Note, this article is taken from an editorial report on industrial AR, called Industrial AR – and the rise of the workers. The full report is available to download here

Use cases for industrial AR are all variations on the theme of remote guidance. Whether the AR solution is handheld or wearable, or projected onto a surface, it seeks to guide the worker.

ASSISTANCE

Industrial AR provides a show-and-tell interface, where digital information is over-laid onto the physical world. Whether it is annotated onto a video stream by remote experts or pre-loaded onto a location-savvy playback, this information finds a natural home in the industrial space, where specialist knowledge is prized.

Its appeal is not hard to imagine – for anyone that has failed with YouTube to fix a washing machine, service a bike, or learn the guitar. The experience with AR is personalised and contextualised, locked-in to a singular reality. This is the core value proposition: guided instruction.

It follows in line with these twin concepts of sensing and sense-making, with IoT and AI respectively, to enable and compute the explosion of data. Industrial AR is just the user interface for IoT in factories. “As IoT instrumentation increases, and AI enables predictive maintenance, the next step is how the fixes are applied to the machines,” comments Ian Hughes at 451 Research.

AR works like a palliative balm for industry, against the headache of downtime. It holds special appeal for any business utilising complex systems and machinery – and for any manager charged with their profitability and any worker charged with their care. The more intricate and varied the work, the more advantage it brings.

In manufacturing, such tasks are becoming “more complex, more customised,” says Marc Schuetz, vice president of AR product management at PTC. “AR helps with everything you don’t want to automate.” The point is robots are great at repetitive tasks, but require hand-holding for more intricate and varied endeavours.

● **Supplied records**
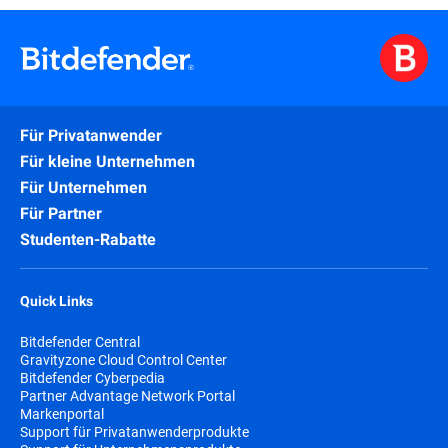
Für Privatanwender
Für kleine Unternehmen
Für Unternehmen
Für Partner
Studenten-Rabatte
Quick Links
Bitdefender Central
Gravityzone Cloud Control Center
Bitdefender Cyberpedia
Partner Advantage Network Portal
Markenportal
Support für Privatanwenderprodukte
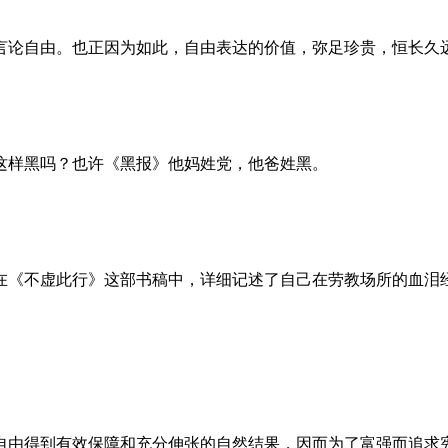
言论自由。也正因为如此，自由表达的价值，弥足珍贵，恒长久
这样黑吗？也许《黑报》他妈姓党，他爸姓黑。
。她在《不虚此行》这部书稿中，详细记述了自己在劳教场所的血
自由得到有效保障和充分伸张的自然结果，因而为了富强而追求宪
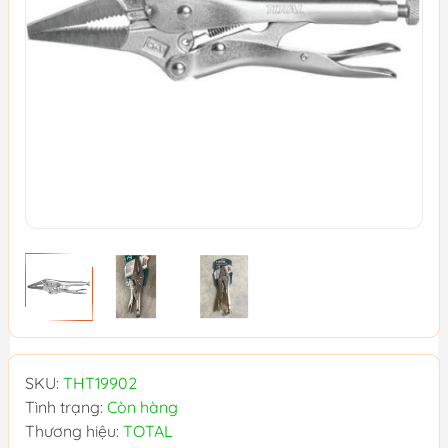
SKU:
THT19902
Tình trạng:
Còn hàng
Thương hiệu:
TOTAL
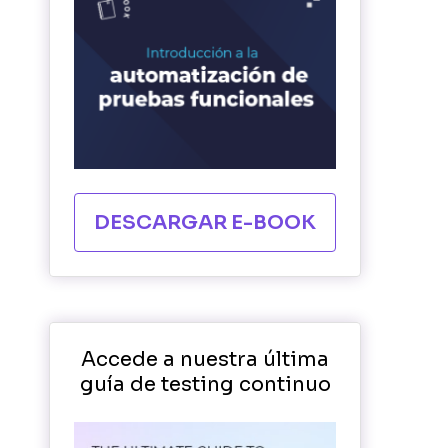
DESCARGAR E-BOOK
Accede a nuestra última
guía de testing continuo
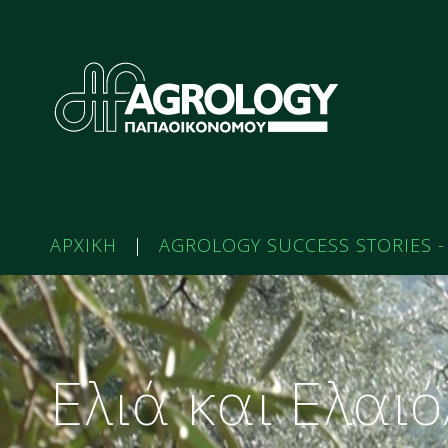
ΑΡΧΙΚΗ
|
AGROLOGY SUCCESS STORIES -
Ελιά και Ελαι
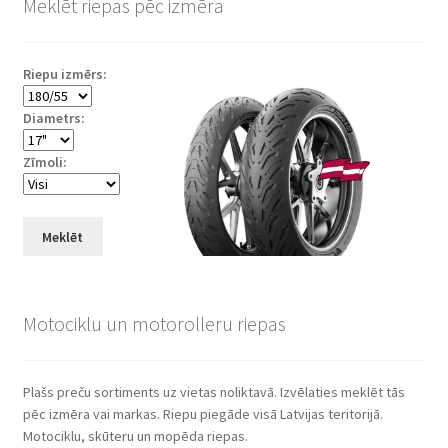
Meklēt riepas pēc izmēra
Riepu izmērs:
Diametrs:
Zīmoli:
Meklēt
Motociklu un motorolleru riepas
Plašs preču sortiments uz vietas noliktavā. Izvēlaties meklēt tās
pēc izmēra vai markas. Riepu piegāde visā Latvijas teritorijā.
Motociklu, skūteru un mopēda riepas.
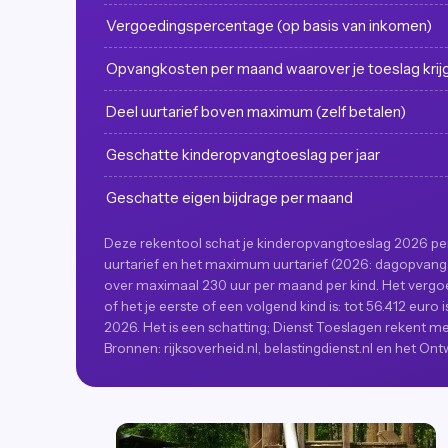
Vergoedingspercentage (op basis van inkomen)
Opvangkosten per maand waarover je toeslag krij
Deel uurtarief boven maximum (zelf betalen)
Geschatte kinderopvangtoeslag per jaar
Geschatte eigen bijdrage per maand
Deze rekentool schat je kinderopvangtoeslag 2026 per 
uurtarief en het maximum uurtarief (2026: dagopvang 1
over maximaal 230 uur per maand per kind. Het vergo
of het je eerste of een volgend kind is: tot 56.412 eu
2026. Het is een schatting; Dienst Toeslagen rekent me
Bronnen: rijksoverheid.nl, belastingdienst.nl en het On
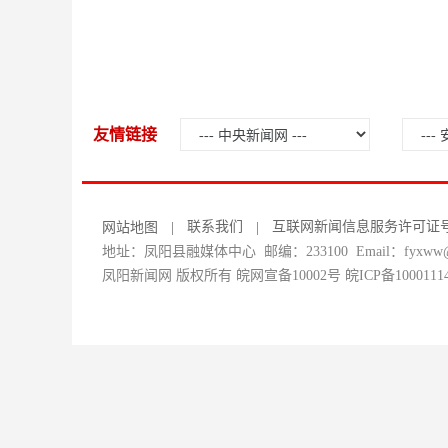
友情链接
联系我们
互联网新闻信息服务许可证号：34
网站地图
|
|
地址：凤阳县融媒体中心 邮编：233100 Email：fyxww@1
凤阳新闻网 版权所有 皖网宣备10002号
皖ICP备1000111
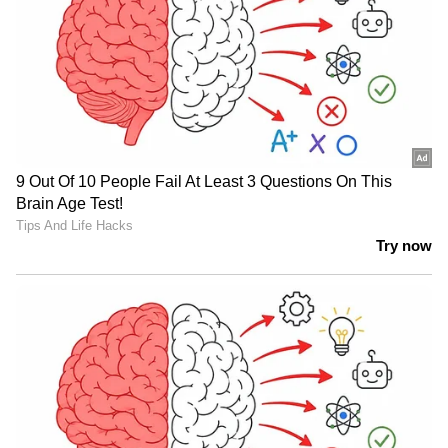
വിൽപ്പന നിലയ്ക്കാൻ കാരണമെന്താണ്?
ടാറ്റ മോട്ടോഴ്‌സിന്റെ മൊത്തം വിൽപ്പനയുടെ
ഏകദേശം 15% നിലവിൽ ഇലക്ട്രിക്
കാറുകളാണ്. പക്ഷേ ഈ ഇടിവ് ആവശ്യകത
മൂലമല്ലെന്ന് കമ്പനി വാദിക്കുന്നു. യഥാർത്ഥ
കാരണം കുറഞ്ഞ വിതരണമാണ്. മെയ്
മാസത്തെ ബുക്കിംഗ് ഡാറ്റ മാത്രം നോക്കൂ. ടാറ്റ
മോട്ടോഴ്‌സിന്റെ മൊത്തം ഡിമാൻഡിൽ
ഏകദേശം 30% ഇലക്ട്രിക്
വാഹനങ്ങൾക്കായിരുന്നു. ഉടനടി വിതരണം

● **Directions**
In the industrial AR text, what is named as the core value proposition?

● **Finished exercise**
Guided instruction.